#### What you have to do:
Extract all lines in the data that contain the word "dune".

#### Study material:
* * * * * * * * *
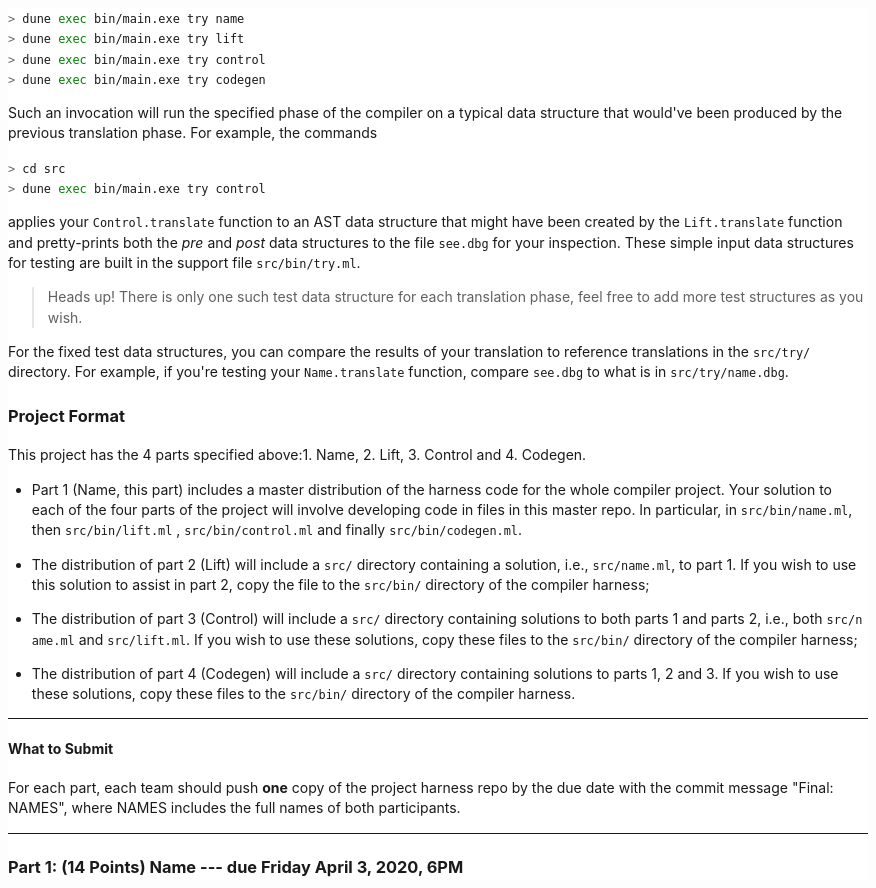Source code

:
 ```bash
> dune exec bin/main.exe try name
> dune exec bin/main.exe try lift
> dune exec bin/main.exe try control
> dune exec bin/main.exe try codegen
```

Such an invocation will run the specified phase of the compiler on a typical data structure that would've been produced by the previous translation phase. For example, the commands

```bash
> cd src
> dune exec bin/main.exe try control
```

applies your `Control.translate` function to an AST data structure that might have been created by the `Lift.translate` function and pretty-prints both the *pre* and *post* data structures to the file `see.dbg` for your inspection. These simple input data structures for testing are built in the support file `src/bin/try.ml`. 

> Heads up! There is only one such test data structure for each translation phase, feel free to add more test structures as you wish.

For the fixed test data structures, you can compare the results of your translation to reference translations in the `src/try/` directory. For example, if you're testing your `Name.translate` function, compare `see.dbg` to what is in `src/try/name.dbg`.

### Project Format

This project has the 4 parts specified above:1. Name, 2. Lift, 3. Control and 4. Codegen. 

+ Part 1 (Name, this part) includes a master distribution of the harness code for the whole compiler project. Your solution to each of the four parts of the project will involve developing code in files in this master repo. In particular, in `src/bin/name.ml`, then `src/bin/lift.ml` , `src/bin/control.ml` and finally `src/bin/codegen.ml`.

+ The distribution of part 2 (Lift) will include a `src/` directory containing a solution, i.e., `src/name.ml`, to part 1. If you wish to use this solution to assist in part 2, copy the file to the `src/bin/` directory of the compiler harness;
+ The distribution of part 3 (Control) will include a `src/` directory containing solutions to both parts 1 and parts 2, i.e., both `src/name.ml` and `src/lift.ml`. If you wish to use these solutions, copy these files to the `src/bin/` directory of the compiler harness;
+ The distribution of part 4 (Codegen) will include a `src/` directory containing solutions to parts 1, 2 and 3. If you wish to use these solutions, copy these files to the `src/bin/` directory of the compiler harness.

---

#### What to Submit

For each part, each team should push **one** copy of the project harness repo by the due date with the commit message "Final: NAMES", where NAMES includes the full names of both participants.

---

### Part 1: (14 Points) Name --- due Friday April 3, 2020, 6PM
* * * * * * * * *
#### Solution to the exercise:
> dune exec bin/main.exe try name
> dune exec bin/main.exe try lift
> dune exec bin/main.exe try control
> dune exec bin/main.exe try codegen
> dune exec bin/main.exe try control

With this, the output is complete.